People are taking notice of this change. Numerous commentaries, studies and parodies regarding the way in which young women speak are nothing new. In the last few years, however, discussions regarding this topic have reached an unprecedented level. From research studies about the inflection of women’s voices at the end of sentences to trending on Twitter about #ShitGirlsSay, this cultural phenomenon is here to stay. And I’m saying well, like, it’s all bogus. Seriously.

For decades people have assumed that the “popular girls” on television shows and movies are the sole subjects of women’s envy. When Alicia Silverstone played Cher (a popular high school student in California) in the forever-quoted ’90s movie “Clueless,” people claimed that the rise of the phrases “whatever” and “as if” — Valley Girl Speak — was due to the desire of young women across the country to sound like her. This Valley Speak is said to persist throughout speech today. In September, CNN wrote an article describing how Valley Speak is inhibiting women career-wise because it’s stopping them from being taken seriously.

Apparently Cher is not women’s only inspiration — brainiacs like Britney Spears and Ke$ha inspire them as well. A September study published in the Journal of Voice describes a phenomenon called vocal frying. Found in college women, vocal frying is described as a croaking and creaky sound given to words, usually at the end of sentences. Some singers use the technique in their songs, such as Lady Gaga and Zooey Deschanel, and a few celebrities speak using the technique as well.

While the study claims to apply to women in college across the country, only 34 college females in New York are examined. While these 34 women from New York obviously do not represent the general college female population, this still has become a national obsession featured on major networks such as ABC and NBC. According to reports, many women supposedly look to Kim Kardashian and Ke$ha for tips on how to be cool when talking.

Not only do college women supposedly croak words at the end of sentences, they also say a variety of the 100 or so phrases trending on Twitter as #ShitGirlsSay. From “First of all, ew” to “Twinsies,” women apparently love to talk about well, shit. Conversations about literature, politics and religion are topics that readers likely assume women do not discuss on a regular basis. A YouTube video featuring phrases from the twitter account @ShitGirlsSay shows a man dressed in drag quoting Twitter. The female clothing sends a strong message that there is a distinct separation between the things men and women say.
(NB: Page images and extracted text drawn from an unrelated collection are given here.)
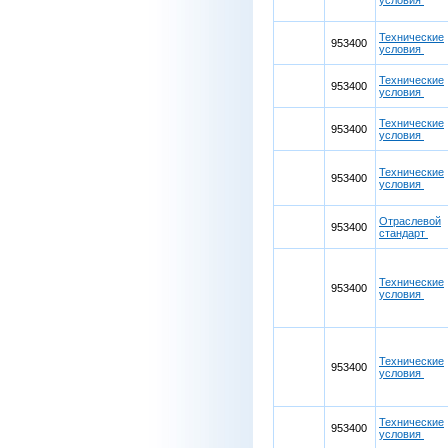
условия
Технические
953400
условия
Технические
953400
условия
Технические
953400
условия
Технические
953400
условия
Отраслевой
953400
стандарт
Технические
953400
условия
Технические
953400
условия
Технические
953400
условия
Classifying the way college females speak is grossly over-exaggerated. Women do have other role models than just the average gossip columnist or narcissistic celebrities. Britney Spears in “Oops I Did It Again” is not a person most women are striving to become. To say that women are inhibiting themselves career-wise because of the number of “likes” they use in daily speech or the inflection they place at the end of their sentences is unjust and simply incorrect.

This generalization is a reflection of the real problem — that women are more likely than men to be judged on many things, even their way of speaking. Though many women hold the “likes” and have never said “as if,” people assume this type of speech is commonplace.

It’s easy to make this claim, and at times doing so asserts power in a subtle way. Without specifically saying this, society is able to claim that young women are inferior to men because of their unintelligent speech that is perpetually influenced by what they see or hear in the media. Things like @ShitGirlsSay may be funny, and women can laugh along with it at times, but really it’s just plain sexist. Excuse me though, I have to go, can’t miss “Kim and Kourtney taking New York” tonight.